WHAT IS EXPECTED
Write out the catalog record of every entry below as one numbered list of field-and-value lines, and leave out any blank lines.

RECORDS SUPPLIED
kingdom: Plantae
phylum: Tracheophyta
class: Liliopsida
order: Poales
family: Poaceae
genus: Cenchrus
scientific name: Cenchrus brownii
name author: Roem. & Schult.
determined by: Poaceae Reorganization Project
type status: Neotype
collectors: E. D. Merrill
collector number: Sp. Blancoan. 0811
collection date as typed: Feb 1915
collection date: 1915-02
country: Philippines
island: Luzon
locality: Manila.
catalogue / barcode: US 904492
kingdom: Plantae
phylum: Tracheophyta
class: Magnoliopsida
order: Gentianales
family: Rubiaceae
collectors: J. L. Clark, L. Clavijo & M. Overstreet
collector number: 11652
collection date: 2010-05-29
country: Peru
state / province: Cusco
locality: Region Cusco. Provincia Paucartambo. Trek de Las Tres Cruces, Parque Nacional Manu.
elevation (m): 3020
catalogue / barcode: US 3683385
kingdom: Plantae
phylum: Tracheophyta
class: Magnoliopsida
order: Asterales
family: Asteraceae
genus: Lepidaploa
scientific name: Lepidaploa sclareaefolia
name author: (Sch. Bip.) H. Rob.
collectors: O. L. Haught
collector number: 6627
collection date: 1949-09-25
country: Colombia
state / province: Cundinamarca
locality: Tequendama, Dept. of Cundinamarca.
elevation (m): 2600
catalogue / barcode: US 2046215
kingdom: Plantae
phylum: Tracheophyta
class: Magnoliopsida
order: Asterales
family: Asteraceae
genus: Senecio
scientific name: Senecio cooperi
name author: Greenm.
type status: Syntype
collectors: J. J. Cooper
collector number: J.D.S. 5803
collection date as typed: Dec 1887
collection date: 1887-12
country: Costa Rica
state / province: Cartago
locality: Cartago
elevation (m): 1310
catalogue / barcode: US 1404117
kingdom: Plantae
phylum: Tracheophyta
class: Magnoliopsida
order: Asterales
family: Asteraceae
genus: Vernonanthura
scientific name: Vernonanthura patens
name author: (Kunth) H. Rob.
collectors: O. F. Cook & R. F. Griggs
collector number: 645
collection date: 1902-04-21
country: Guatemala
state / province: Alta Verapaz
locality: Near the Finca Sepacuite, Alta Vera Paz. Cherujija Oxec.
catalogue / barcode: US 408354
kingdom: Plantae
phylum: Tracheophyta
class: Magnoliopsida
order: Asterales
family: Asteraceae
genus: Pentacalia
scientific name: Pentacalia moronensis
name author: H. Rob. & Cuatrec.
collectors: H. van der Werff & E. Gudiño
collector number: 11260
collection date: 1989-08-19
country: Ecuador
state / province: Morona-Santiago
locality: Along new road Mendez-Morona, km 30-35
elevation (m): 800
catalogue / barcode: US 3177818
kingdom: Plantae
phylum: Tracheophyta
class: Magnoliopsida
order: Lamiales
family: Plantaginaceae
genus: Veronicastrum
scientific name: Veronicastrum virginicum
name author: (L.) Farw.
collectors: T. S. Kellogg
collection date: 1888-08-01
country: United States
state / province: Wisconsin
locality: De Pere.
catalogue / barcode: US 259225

WRITTEN REPLY
1. kingdom: Plantae
2. phylum: Tracheophyta
3. class: Liliopsida
4. order: Poales
5. family: Poaceae
6. genus: Cenchrus
7. scientific name: Cenchrus brownii
8. name author: Roem. & Schult.
9. determined by: Poaceae Reorganization Project
10. type status: Neotype
11. collectors: E. D. Merrill
12. collector number: Sp. Blancoan. 0811
13. collection date as typed: Feb 1915
14. collection date: 1915-02
15. country: Philippines
16. island: Luzon
17. locality: Manila.
18. catalogue / barcode: US 904492
19. kingdom: Plantae
20. phylum: Tracheophyta
21. class: Magnoliopsida
22. order: Gentianales
23. family: Rubiaceae
24. collectors: J. L. Clark, L. Clavijo & M. Overstreet
25. collector number: 11652
26. collection date: 2010-05-29
27. country: Peru
28. state / province: Cusco
29. locality: Region Cusco. Provincia Paucartambo. Trek de Las Tres Cruces, Parque Nacional Manu.
30. elevation (m): 3020
31. catalogue / barcode: US 3683385
32. kingdom: Plantae
33. phylum: Tracheophyta
34. class: Magnoliopsida
35. order: Asterales
36. family: Asteraceae
37. genus: Lepidaploa
38. scientific name: Lepidaploa sclareaefolia
39. name author: (Sch. Bip.) H. Rob.
40. collectors: O. L. Haught
41. collector number: 6627
42. collection date: 1949-09-25
43. country: Colombia
44. state / province: Cundinamarca
45. locality: Tequendama, Dept. of Cundinamarca.
46. elevation (m): 2600
47. catalogue / barcode: US 2046215
48. kingdom: Plantae
49. phylum: Tracheophyta
50. class: Magnoliopsida
51. order: Asterales
52. family: Asteraceae
53. genus: Senecio
54. scientific name: Senecio cooperi
55. name author: Greenm.
56. type status: Syntype
57. collectors: J. J. Cooper
58. collector number: J.D.S. 5803
59. collection date as typed: Dec 1887
60. collection date: 1887-12
61. country: Costa Rica
62. state / province: Cartago
63. locality: Cartago
64. elevation (m): 1310
65. catalogue / barcode: US 1404117
66. kingdom: Plantae
67. phylum: Tracheophyta
68. class: Magnoliopsida
69. order: Asterales
70. family: Asteraceae
71. genus: Vernonanthura
72. scientific name: Vernonanthura patens
73. name author: (Kunth) H. Rob.
74. collectors: O. F. Cook & R. F. Griggs
75. collector number: 645
76. collection date: 1902-04-21
77. country: Guatemala
78. state / province: Alta Verapaz
79. locality: Near the Finca Sepacuite, Alta Vera Paz. Cherujija Oxec.
80. catalogue / barcode: US 408354
81. kingdom: Plantae
82. phylum: Tracheophyta
83. class: Magnoliopsida
84. order: Asterales
85. family: Asteraceae
86. genus: Pentacalia
87. scientific name: Pentacalia moronensis
88. name author: H. Rob. & Cuatrec.
89. collectors: H. van der Werff & E. Gudiño
90. collector number: 11260
91. collection date: 1989-08-19
92. country: Ecuador
93. state / province: Morona-Santiago
94. locality: Along new road Mendez-Morona, km 30-35
95. elevation (m): 800
96. catalogue / barcode: US 3177818
97. kingdom: Plantae
98. phylum: Tracheophyta
99. class: Magnoliopsida
100. order: Lamiales
101. family: Plantaginaceae
102. genus: Veronicastrum
103. scientific name: Veronicastrum virginicum
104. name author: (L.) Farw.
105. collectors: T. S. Kellogg
106. collection date: 1888-08-01
107. country: United States
108. state / province: Wisconsin
109. locality: De Pere.
110. catalogue / barcode: US 259225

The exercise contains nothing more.